_TASK DETAILS_
Please swap every "plataforma" in the lines of these records for "solución", keeping all other text the same, and leave the pictures out of your answer.

___ DATA FOR THIS EXERCISE

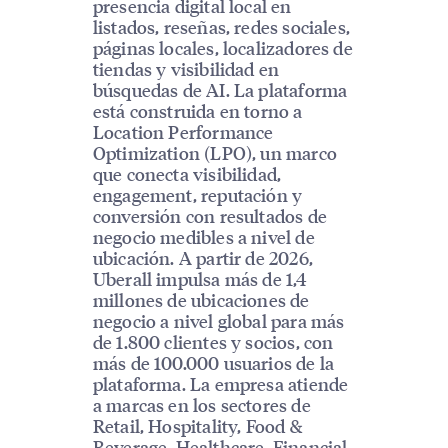
presencia digital local en
listados, reseñas, redes sociales,
páginas locales, localizadores de
tiendas y visibilidad en
búsquedas de AI. La plataforma
está construida en torno a
Location Performance
Optimization (LPO), un marco
que conecta visibilidad,
engagement, reputación y
conversión con resultados de
negocio medibles a nivel de
ubicación. A partir de 2026,
Uberall impulsa más de 1,4
millones de ubicaciones de
negocio a nivel global para más
de 1.800 clientes y socios, con
más de 100.000 usuarios de la
plataforma. La empresa atiende
a marcas en los sectores de
Retail, Hospitality, Food &
Beverage, Healthcare, Financial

______

_TASK SOLUTION_
presencia digital local en
listados, reseñas, redes sociales,
páginas locales, localizadores de
tiendas y visibilidad en
búsquedas de AI. La solución
está construida en torno a
Location Performance
Optimization (LPO), un marco
que conecta visibilidad,
engagement, reputación y
conversión con resultados de
negocio medibles a nivel de
ubicación. A partir de 2026,
Uberall impulsa más de 1,4
millones de ubicaciones de
negocio a nivel global para más
de 1.800 clientes y socios, con
más de 100.000 usuarios de la
solución. La empresa atiende
a marcas en los sectores de
Retail, Hospitality, Food &
Beverage, Healthcare, Financial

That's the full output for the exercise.